Lancashire has some excellent lines, too. In a meeting where Miriam’s spineless employer brainlessly repeats that “99% of the time her judgement is usually impeccable”, she snaps. “You like that percentage, don't you? Stick a flake in it before you try and sell it to the tabloids, why don’t you?"

The media angle is integral in Kiri – just as it was in Thorne’s Bafta-winning series National Treasure. In the same meeting with Miriam’s employers, a point is raised that was made by the British press. “The papers are claiming that we prioritised her cultural needs over her safety needs. They’re claiming that we allowed her into an unsafe home in order to ‘tick our lefty boxes’.” Later, when Tobi goes to identify his granddaughter’s body, he sees the tabloid headlines about his son and begins to rip the papers off the shelves.

Kiri's race is also a huge factor in the story.
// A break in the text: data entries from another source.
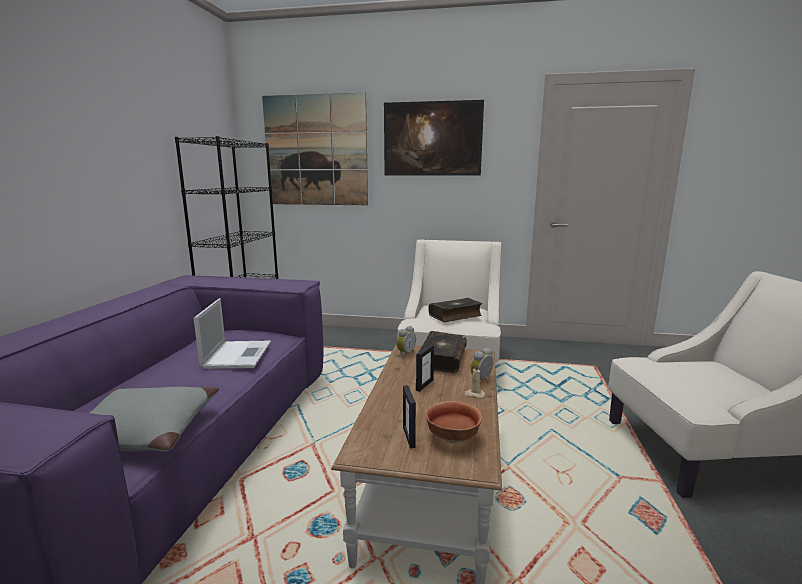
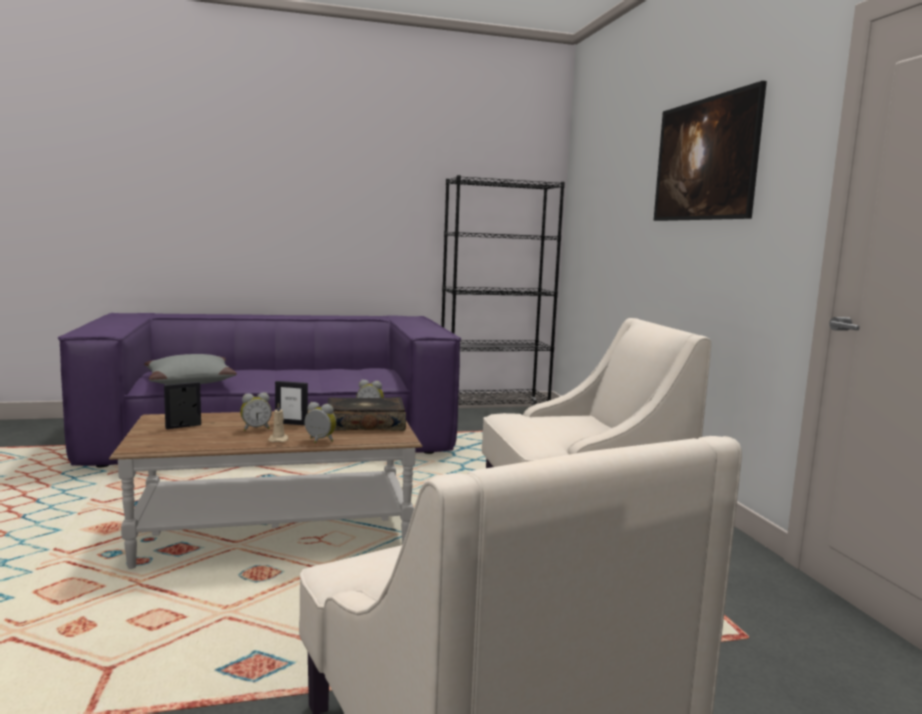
camera: 65 degrees right, 5 degrees down
laptop [193,298,271,369] -> none
picture [262,92,368,205] -> none
bowl [425,401,482,443] -> none
book [428,298,482,322] -> none
none -> alarm clock [240,393,272,431]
This first becomes obvious when she is en route to her grandparents' house in the back of Miriam's car, and she says: "I'm black, I need to find out how black people live, I get it." It is raised again when Miriam is hounded by reporters and one shouts out: “Did you allow her unsupervised contact because she was black?”
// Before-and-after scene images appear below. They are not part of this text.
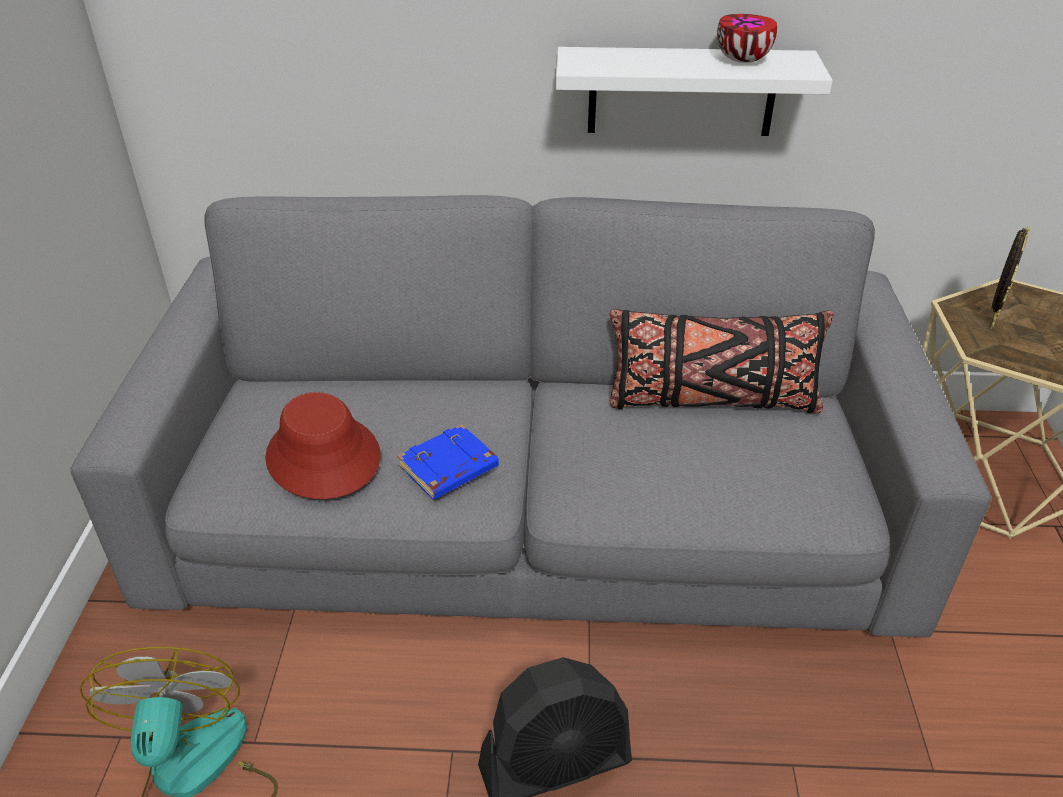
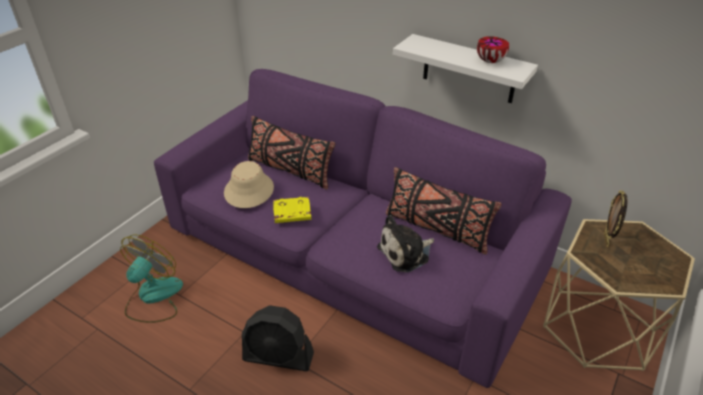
camera: 30 degrees right, 0 degrees up
grey sofa [70,195,991,637] -> purple sofa [154,69,572,388]
red hat [265,392,381,499] -> beige hat [224,161,274,208]
blue book [398,424,499,499] -> yellow book [273,197,311,223]
picture frame [990,227,1030,330] -> picture frame turned 135 degrees clockwise [604,190,628,247]
none -> black pillow [248,116,335,190]
none -> plush toy [377,215,434,273]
It is after Miriam’s name is leaked to the press and she is suspended from work that she begins to spiral, and eventually ends up vomiting on her friend’s rug.


This series is already showing how difficult the decisions are that social workers make every day in the UK, posing questions about transracial adoption and making us think about the role of the British press – proving once again that Thorne is one of the most thought-provoking dramatists in the country.